Бернд покрывается плесенью в углу. Ютта там, далеко, видит, как из ночи выступают тени, как шахтеры в первом утреннем свете бредут домой. Ведь в детстве он и не хотел ничего другого, верно? Его вполне устраивал этот мир – мир ягод, морковных очистков и сказок фрау Елены. Дегтя, поездов за окном, жужжания пчел между рамами. Мир, где были бечевка, проволока и голос из приемника, обещающий веретено, чтобы прясть свои грезы.

Передатчик

Передатчик на столе у печной трубы. Два лодочных аккумулятора на полу. Странный механизм, выстроенный десятилетия назад, чтобы разговаривать с призраком. Как можно тише Мари-Лора усаживается на банкетку. У кого-то наверняка есть приемник – у пожарных, если они еще остались, у бойцов Сопротивления, у американцев, которые обстреливают город. У немцев в подземных фортах. Или даже у Этьена. Она пытается вообразить, как он сидит, съежившись, и крутит настройку призрачного радио. Может, он думает, что она мертва. Может, ему нужна лишь искорка надежды.

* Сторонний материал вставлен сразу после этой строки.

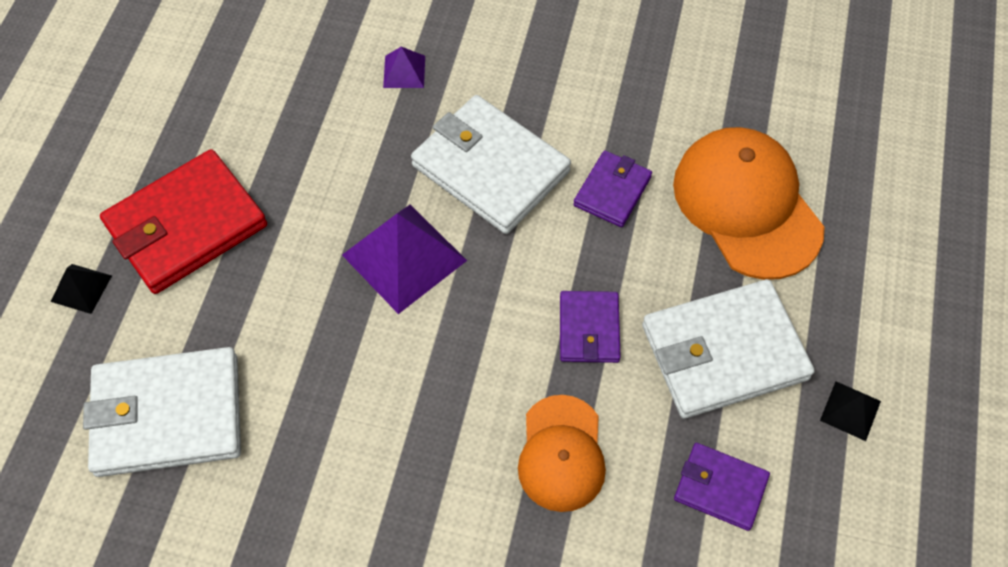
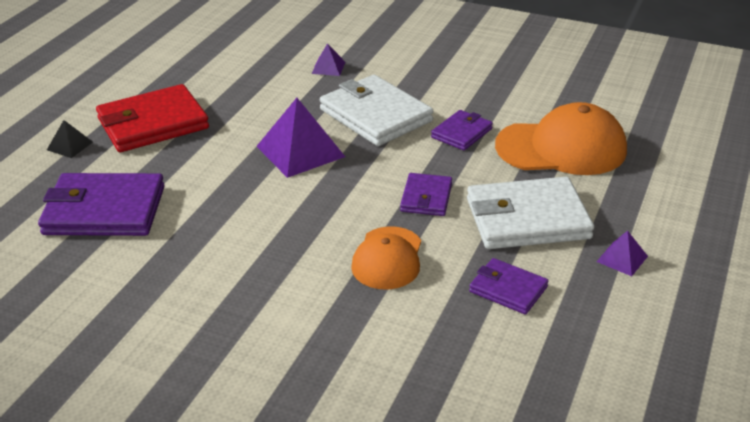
camera: 10 degrees right, 25 degrees down
(168, 415) = (104, 210): white wallet -> purple wallet
(747, 205) = (561, 148): orange cap -> orange cap turned 105 degrees clockwise
(850, 410) = (622, 258): black pyramid -> purple pyramid

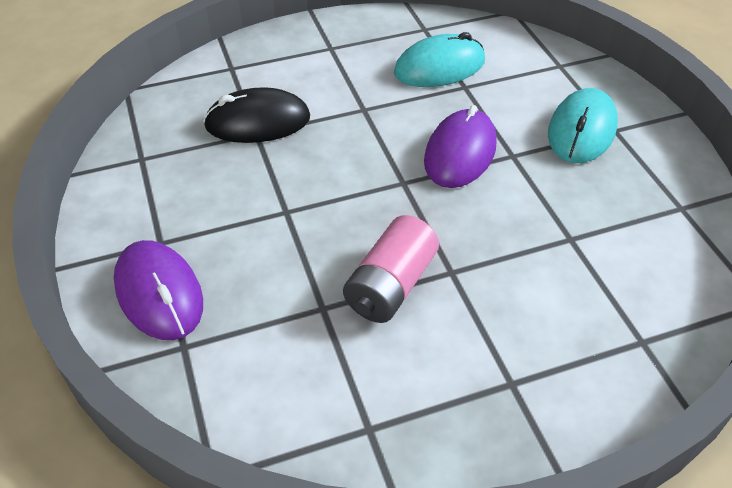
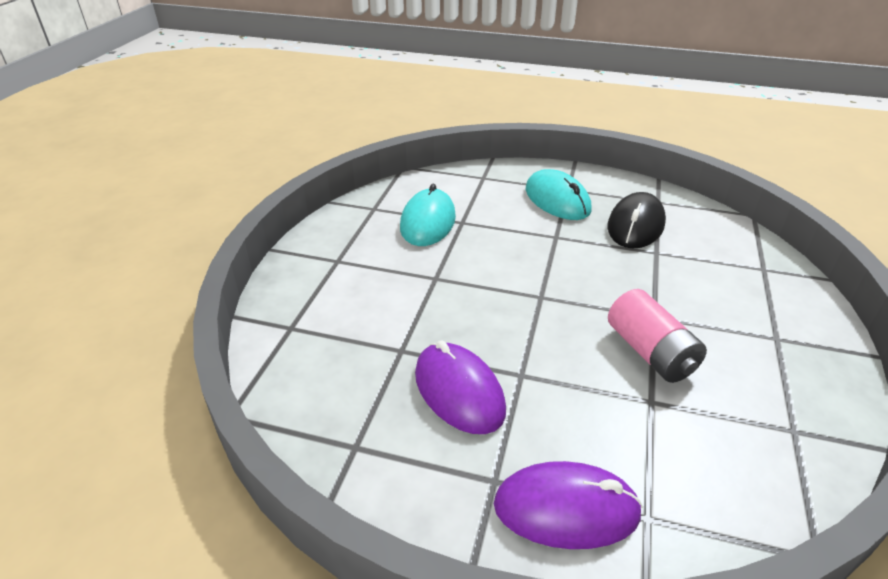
camera: 55 degrees left, 10 degrees down
(258, 122) = (387, 342): black mouse -> black mouse (635, 225)
(460, 153) = (533, 256): purple mouse -> purple mouse (459, 391)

Мари-Лора ощупывает трубу и находит рычаг. Налегает на него всем телом. Антенна выдвигается, скрежещет о крышу.

Слишком громко.

Она ждет. Считает до ста. Внизу по-прежнему все тихо.

Пальцы находят под столом тумблеры: один для микрофона, другой для передатчика. Она не помнит, какой для чего. Включает оба подряд. В корпусе передатчика гудят лампы.

Не слишком громко, папа?

Не громче ветерка. Отголоски пожара.

Мари-Лора ведет рукой вдоль провода и находит микрофон.

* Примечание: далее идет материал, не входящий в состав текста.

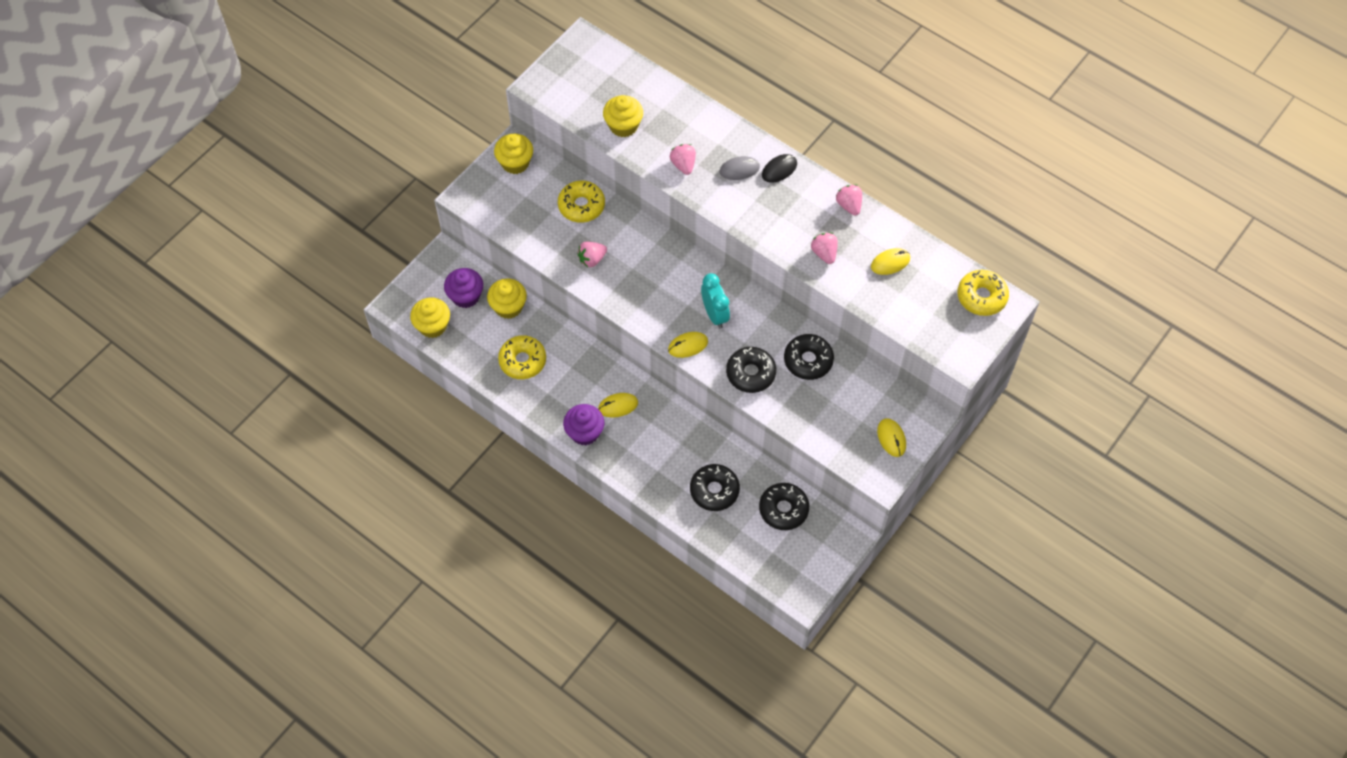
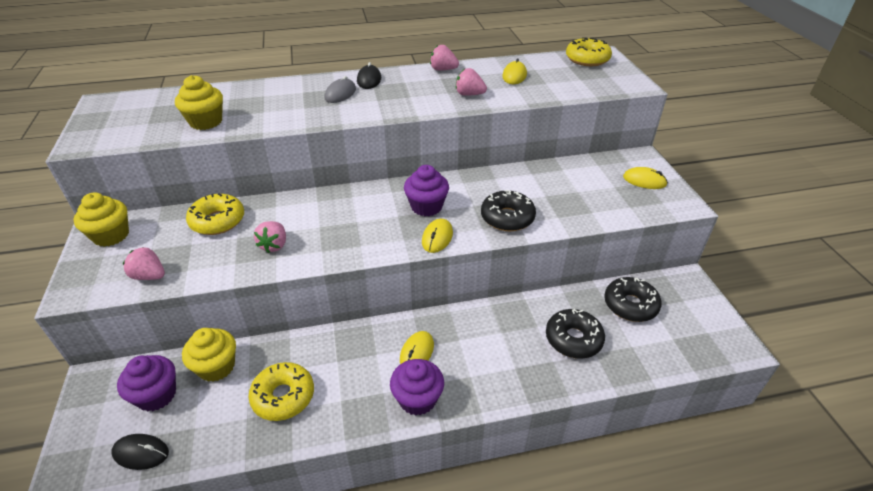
camera: 50 degrees left, 20 degrees down
(433, 326) = (141, 453): yellow cupcake -> black mouse
(683, 165) = (292, 113): pink strawberry -> pink strawberry (149, 276)
(714, 314) = (426, 206): turquoise clock -> purple cupcake
(808, 360) = (528, 183): black donut -> none

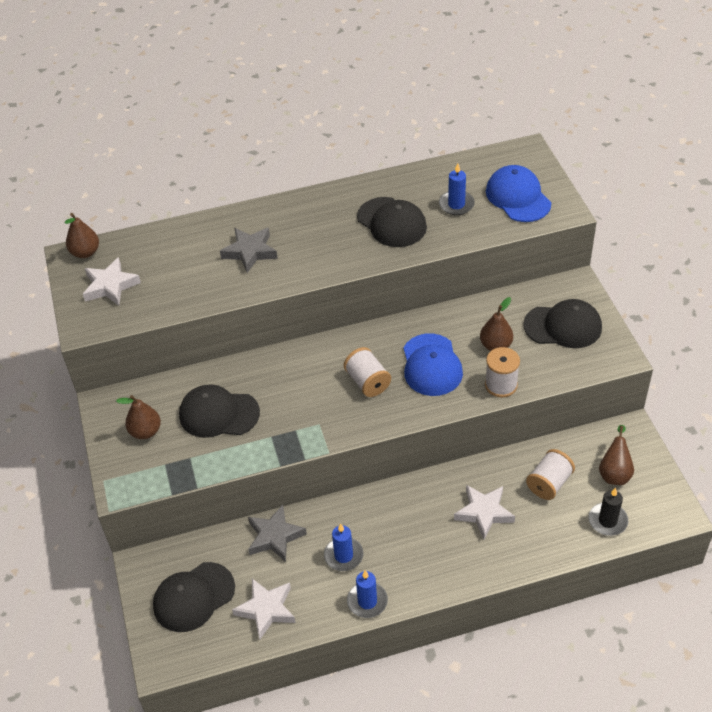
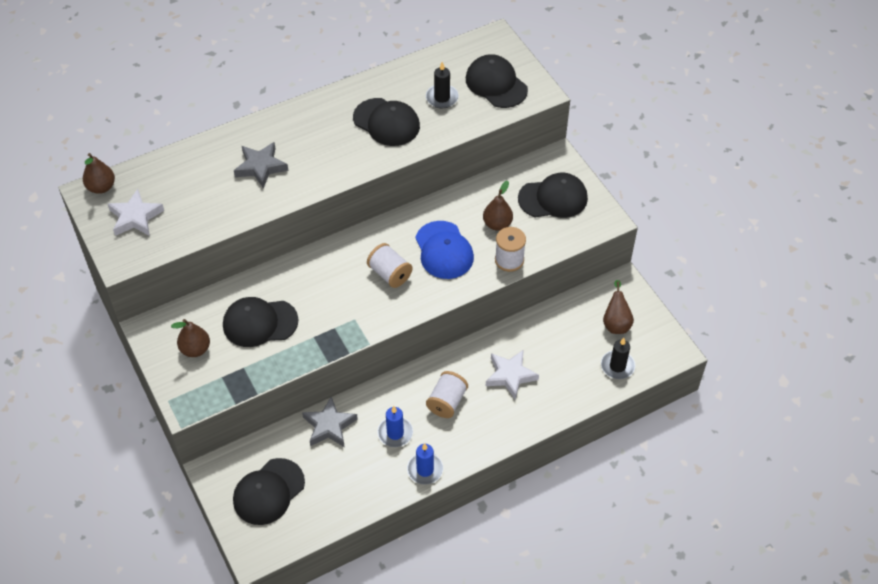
camera: 15 degrees left, 5 degrees up
(266, 610) = (337, 492): white star -> none
(456, 204) = (442, 98): blue candle -> black candle
(518, 197) = (496, 84): blue cap -> black cap
(549, 483) = (561, 341): white spool -> white spool (447, 402)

Просто закрыть глаза не значит и в малой степени понять, что такое слепота. Под вашим миром небес, лиц и зданий есть более древний мир, где внешние поверхности исчезают и звуки рыбьими косяками плывут в воздухе. Мари-Лора на чердаке, высоко над улицей, слышит, как шуршит камыш на болоте в трех километрах от города. Как американцы в полях направляют орудия на дымящийся Сен-Мало. Как в подвалах, где семьи сидят у керосиновых ламп, всхлипывают дети, как вороны прыгают по грудам кирпича и мухи садятся на мертвые тела, как дрожит тамариск, трещат сойки и пылает трава на дюнах. Она чувствует исполинский гранитный кулак, на котором стоит Сен-Мало, и океан, набегающий с четырех сторон, и внешние острова под вечным натиском прилива. Слышит, как коровы пьют из каменных поилок и дельфины выпрыгивают из зеленой воды Ла-Манша, как в пяти лье от берега песок заносит скелеты мертвых китов, чей костный мозг столетиями служит пищей целым колониям организмов, которые проживут жизнь, не увидев и одного фотона солнечного света. Как в гроте улитки ползут по мокрым камням.

Может, не я буду читать тебе, а ты – мне?

Свободной рукой она открывает книгу на коленях. Находит пальцами строки. Подносит микрофон к губам.

Голос

Утром четвертого дня в подвале под разрушенным «Пчелиным домом» Вернер крутит настройку починенной рации, и внезапно девичий голос говорит прямо в его здоровое ухо: «В три часа ночи меня разбудило какое-то страшное сотрясение». Он думает: это голод, меня лихорадит, я навоображал невесть что в треске помех…

Девушка продолжает: «Я приподнялся на постели и стал прислушиваться, как вдруг меня отбросило на середину каюты».

Она говорит тихо, на прекрасном французском, выговор у нее четче, чем у фрау Елены. Вернер прижимает наушник к уху.

«Ясно, что „Наутилус“ на что-то натолкнулся и дал сильный крен», – говорит она, грассируя. С каждым звуком голос все глубже проникает в его мозг. Юный высокий голос немногим громче шепота. Если это галлюцинация, то пусть она не кончается.

«Одна из таких ледяных глыб опрокинулась и ударила по „Наутилусу“, который стоял на месте под водою. Затем она скользнула по его корпусу, с непреодолимой силой приподняла его, вытеснила кверху, в менее плотный слой воды».

Слышно, как она языком облизывает нёбо.

«Но можно ли было ручаться за то, что мы сейчас не натолкнемся на верхний слой торосов и не будем сдавлены между двумя поверхностями ледяных массивов?»

Снова врываются помехи, грозя заглушить голос, и Вернер сражается с ними изо всех сил. Он снова мальчик на чердаке и не хочет пробуждаться от сна, а Ютта трясет его за плечо и шепчет: «Проснись!»